Texto dado
════

El tejido empresarial español continúa enfrentándose a un incremento sostenido de la actividad delictiva en el entorno digital. Según el Informe de Ciberpreparación 2025 de Hiscox, cerca del 60% de las PYMEs españolas ha sido víctima de un ciberataque en los últimos doce meses, una cifra que refleja el nivel de exposición de estas organizaciones en un contexto de amenazas crecientes. El estudio identifica además que más de la mitad de estas empresas ha experimentado hasta diez incidentes en un solo año, lo que confirma que la frecuencia de los ataques se mantiene al alza.
Este escenario se produce en un momento en el que España figura entre los países europeos que más actividad maliciosa recibe. Factor impulsado por factores como la profesionalización de los grupos criminales, el crecimiento del ransomware como servicio, el uso de campañas de phishing cada vez más específicas y la explotación de vulnerabilidades en herramientas digitales ampliamente utilizadas.

════

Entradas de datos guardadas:
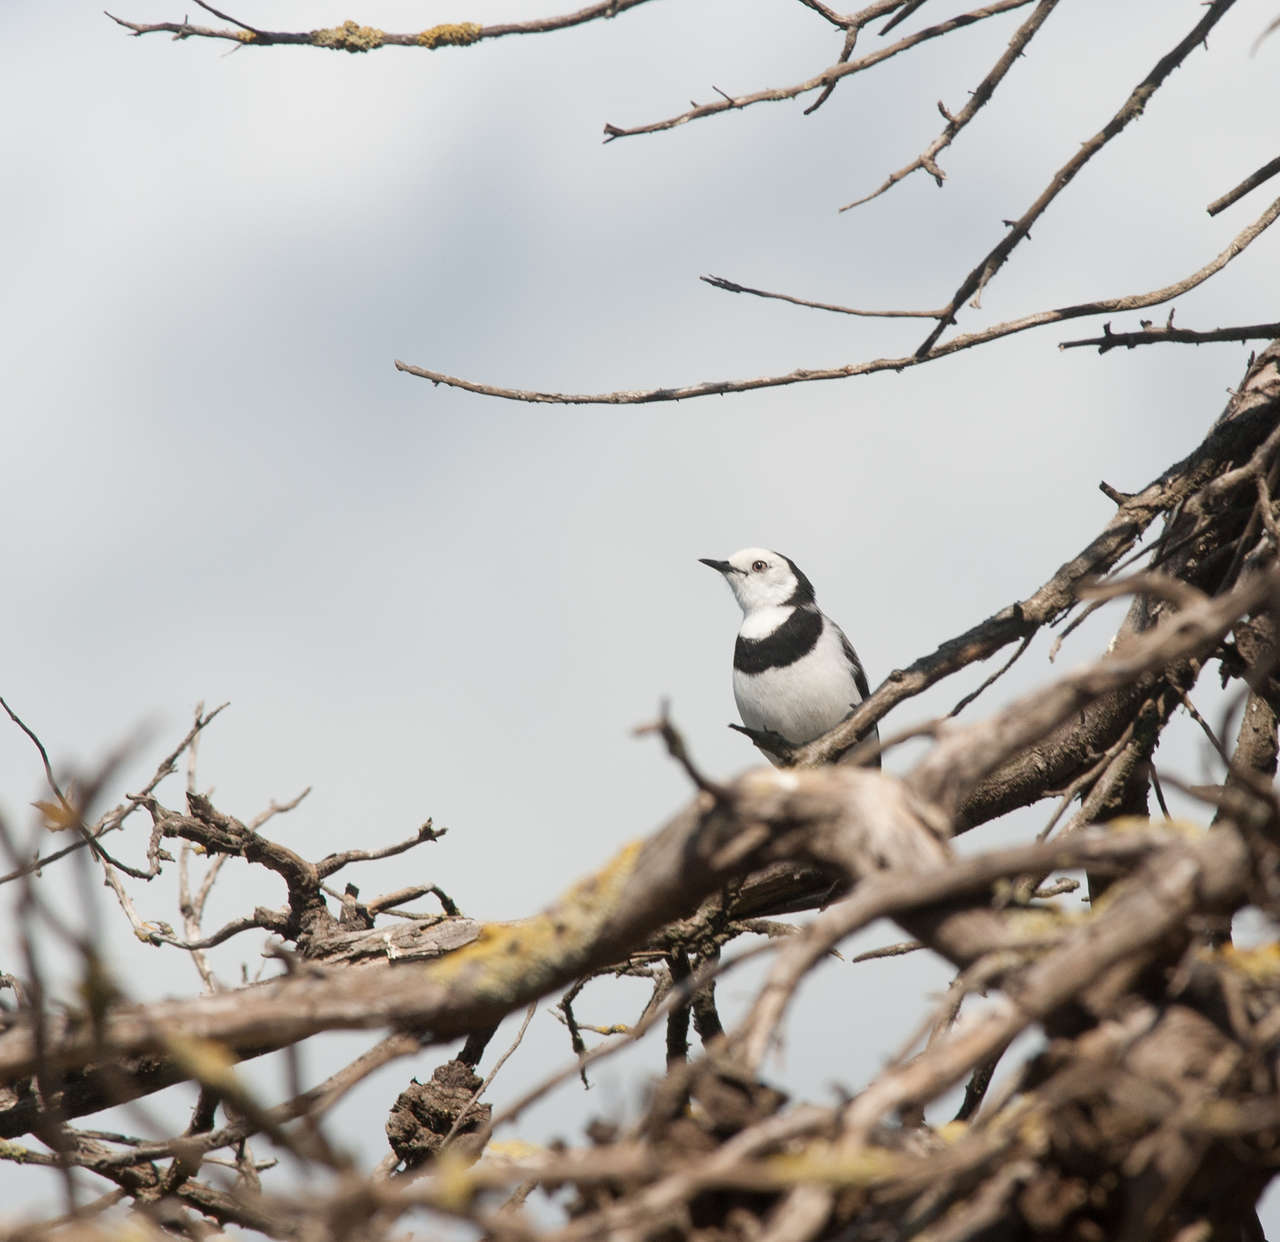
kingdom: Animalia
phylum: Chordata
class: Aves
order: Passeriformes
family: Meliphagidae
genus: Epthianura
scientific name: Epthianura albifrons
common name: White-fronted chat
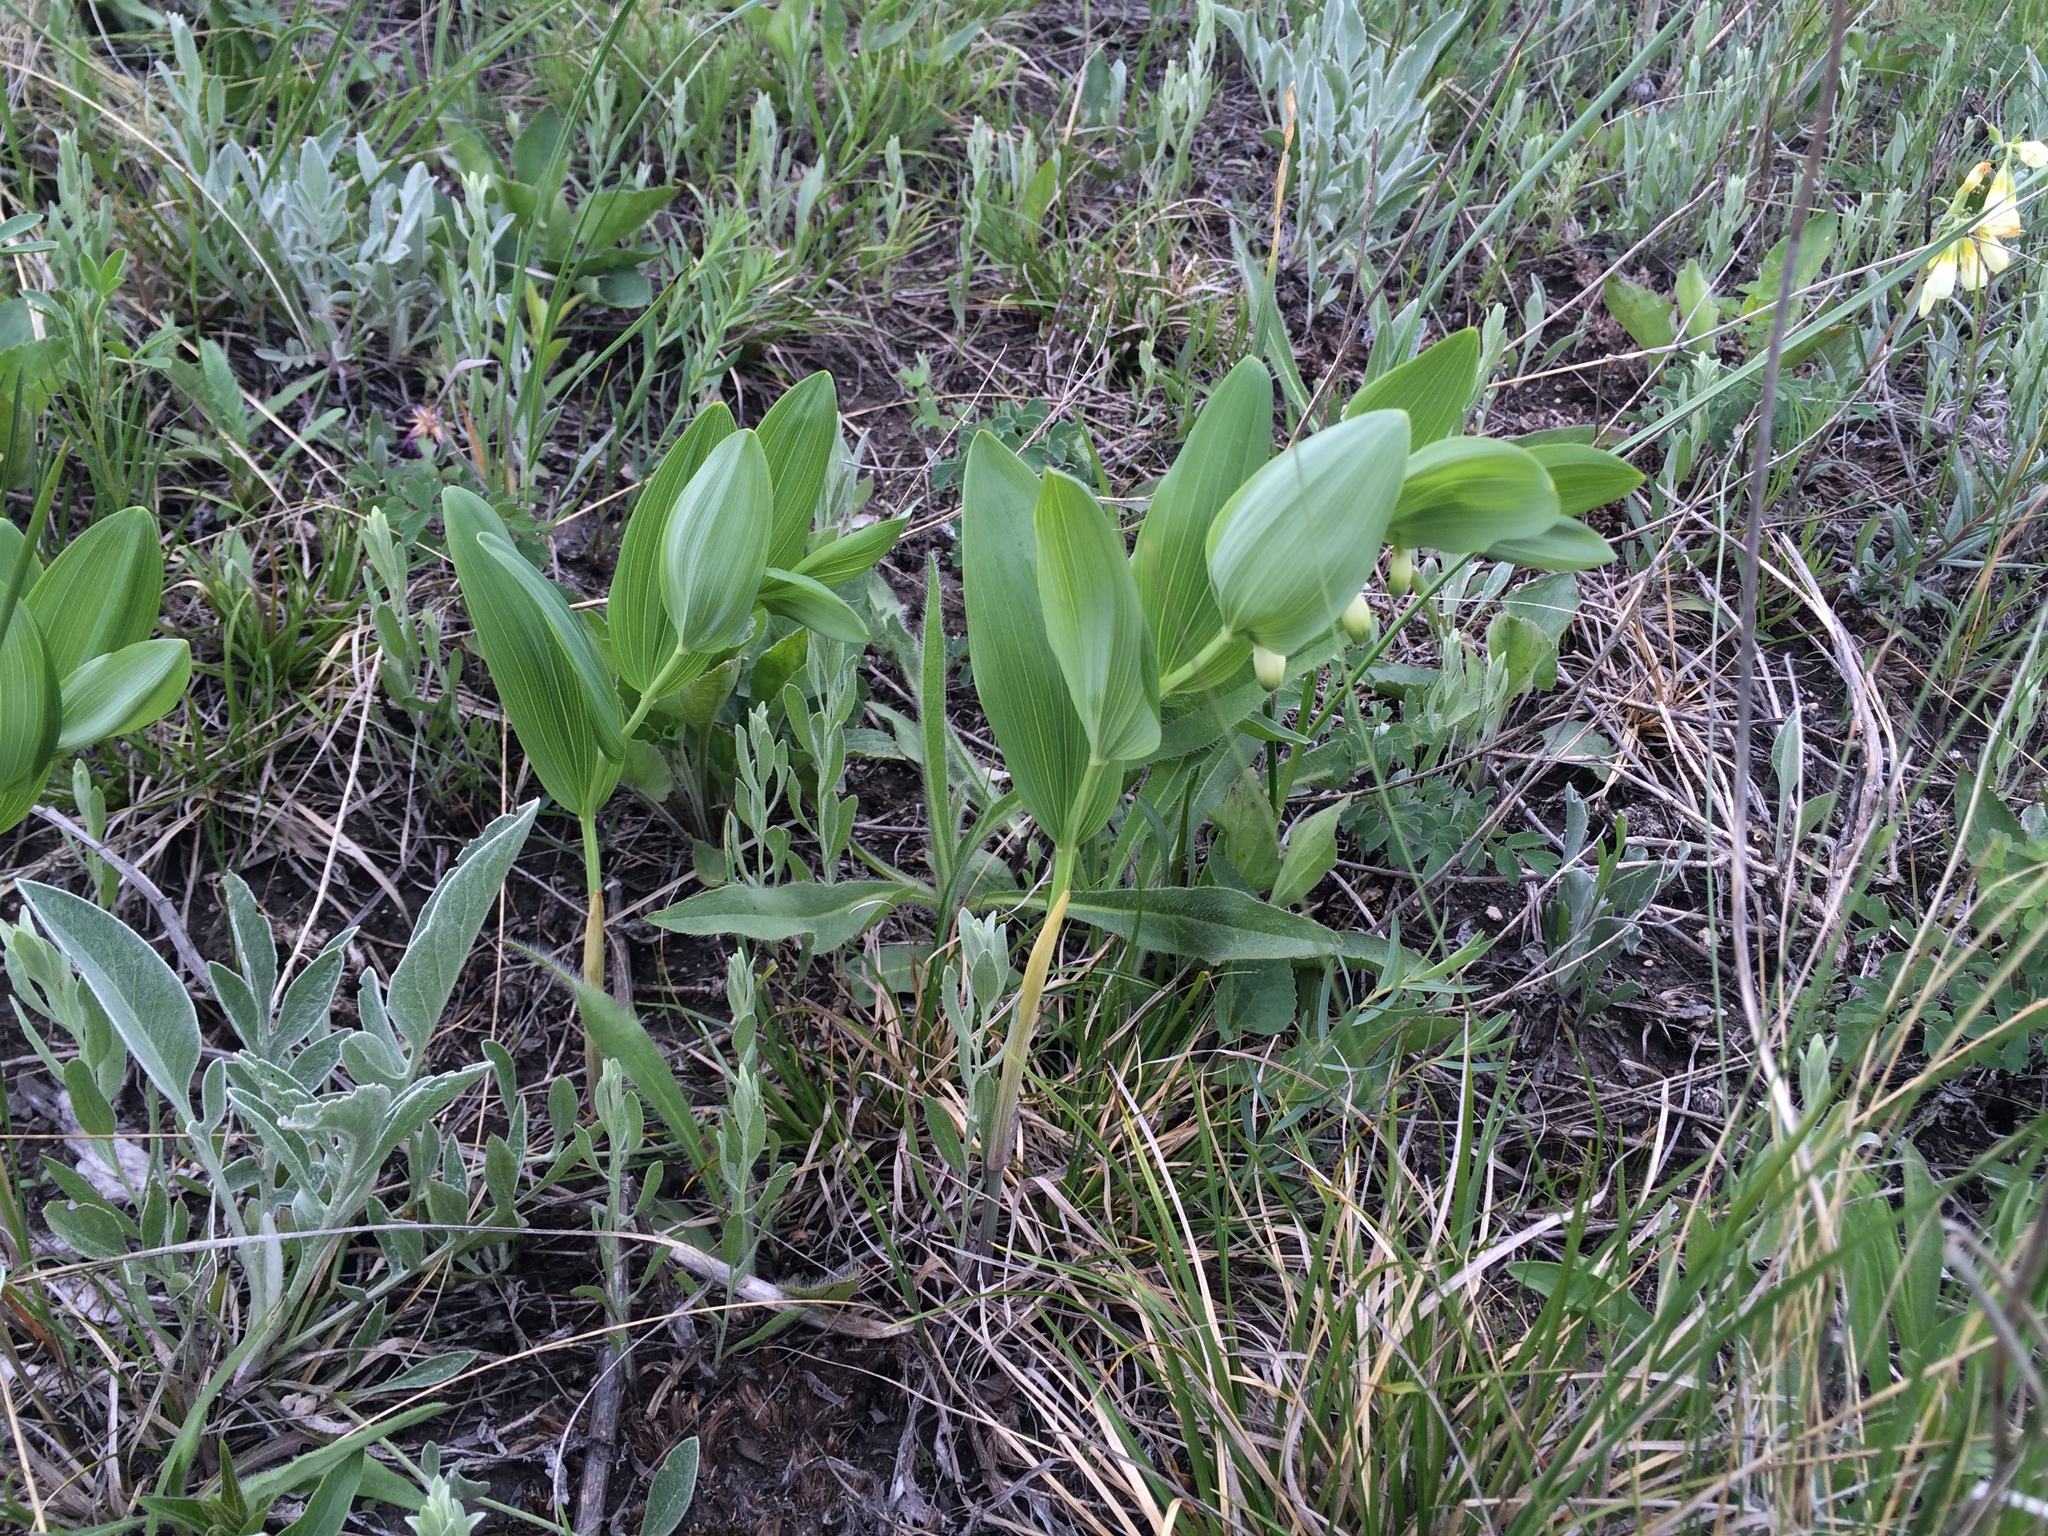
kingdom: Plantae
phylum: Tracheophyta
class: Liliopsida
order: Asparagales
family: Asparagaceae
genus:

════

Tu tarea
Continúa, por favor, el texto sobre los ciberataques a las PYMEs españolas a partir de su última frase. No hace falta usar el listado.

Respuesta
Los ciberataques continúan siendo la principal inquietud para las PYMEs españolas por tercer año consecutivo. En 2025, un 39% de estas empresas sitúa estas amenazas en el primer puesto de sus preocupaciones, lo que evidencia la dificultad creciente para anticipar y contener incidentes. A esta percepción se añaden otros riesgos relacionados con la protección de información sensible, que un 37% de las PYMEs identifica como una de sus mayores vulnerabilidades, especialmente por el impacto que tendrían eventuales filtraciones de datos internos o de clientes.
Las obligaciones derivadas de los cambios normativos en ciberseguridad también generan incertidumbre. El 36% de las compañías asegura sentirse presionado por la necesidad de adaptarse continuamente a nuevas exigencias legales, mientras que un 34% teme perder la confianza del personal tras un incidente, lo que muestra que las consecuencias de un ataque afectan igualmente al ámbito humano y a la cultura corporativa.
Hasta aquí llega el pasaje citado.